___ SUPPLIED DATA ___

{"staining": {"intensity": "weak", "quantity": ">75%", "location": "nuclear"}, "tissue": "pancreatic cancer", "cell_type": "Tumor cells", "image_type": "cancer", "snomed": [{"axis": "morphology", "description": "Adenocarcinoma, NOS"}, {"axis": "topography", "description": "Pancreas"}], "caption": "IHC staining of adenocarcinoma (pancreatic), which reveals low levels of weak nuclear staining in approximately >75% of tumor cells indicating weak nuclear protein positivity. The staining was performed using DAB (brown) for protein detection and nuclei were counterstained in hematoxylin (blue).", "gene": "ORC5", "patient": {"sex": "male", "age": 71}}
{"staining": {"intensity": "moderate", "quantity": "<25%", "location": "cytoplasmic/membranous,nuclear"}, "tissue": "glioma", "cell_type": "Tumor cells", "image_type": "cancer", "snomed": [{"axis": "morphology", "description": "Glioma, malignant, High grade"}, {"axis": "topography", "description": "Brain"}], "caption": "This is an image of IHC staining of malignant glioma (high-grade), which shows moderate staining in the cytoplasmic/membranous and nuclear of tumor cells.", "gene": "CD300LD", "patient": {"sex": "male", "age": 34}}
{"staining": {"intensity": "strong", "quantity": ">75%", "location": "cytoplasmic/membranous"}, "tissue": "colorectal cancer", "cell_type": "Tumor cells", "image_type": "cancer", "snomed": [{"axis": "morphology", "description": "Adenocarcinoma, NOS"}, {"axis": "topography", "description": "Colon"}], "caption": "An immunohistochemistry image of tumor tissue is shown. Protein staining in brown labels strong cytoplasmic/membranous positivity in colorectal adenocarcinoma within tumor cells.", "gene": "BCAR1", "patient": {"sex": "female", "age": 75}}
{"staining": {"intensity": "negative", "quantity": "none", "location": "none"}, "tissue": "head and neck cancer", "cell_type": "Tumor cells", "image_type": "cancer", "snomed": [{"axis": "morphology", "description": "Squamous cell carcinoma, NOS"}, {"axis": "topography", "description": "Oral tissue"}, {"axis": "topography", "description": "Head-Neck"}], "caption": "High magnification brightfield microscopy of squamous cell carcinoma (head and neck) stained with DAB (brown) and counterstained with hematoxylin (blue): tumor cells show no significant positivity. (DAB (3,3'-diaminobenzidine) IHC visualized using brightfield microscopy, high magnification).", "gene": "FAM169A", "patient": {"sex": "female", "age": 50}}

___

## WHAT TO WORK ON:
Return each line of the preceding material in which "high" can be found.

## RESULT:
{"staining": {"intensity": "moderate", "quantity": "<25%", "location": "cytoplasmic/membranous,nuclear"}, "tissue": "glioma", "cell_type": "Tumor cells", "image_type": "cancer", "snomed": [{"axis": "morphology", "description": "Glioma, malignant, High grade"}, {"axis": "topography", "description": "Brain"}], "caption": "This is an image of IHC staining of malignant glioma (high-grade), which shows moderate staining in the cytoplasmic/membranous and nuclear of tumor cells.", "gene": "CD300LD", "patient": {"sex": "male", "age": 34}}
{"staining": {"intensity": "negative", "quantity": "none", "location": "none"}, "tissue": "head and neck cancer", "cell_type": "Tumor cells", "image_type": "cancer", "snomed": [{"axis": "morphology", "description": "Squamous cell carcinoma, NOS"}, {"axis": "topography", "description": "Oral tissue"}, {"axis": "topography", "description": "Head-Neck"}], "caption": "High magnification brightfield microscopy of squamous cell carcinoma (head and neck) stained with DAB (brown) and counterstained with hematoxylin (blue): tumor cells show no significant positivity. (DAB (3,3'-diaminobenzidine) IHC visualized using brightfield microscopy, high magnification).", "gene": "FAM169A", "patient": {"sex": "female", "age": 50}}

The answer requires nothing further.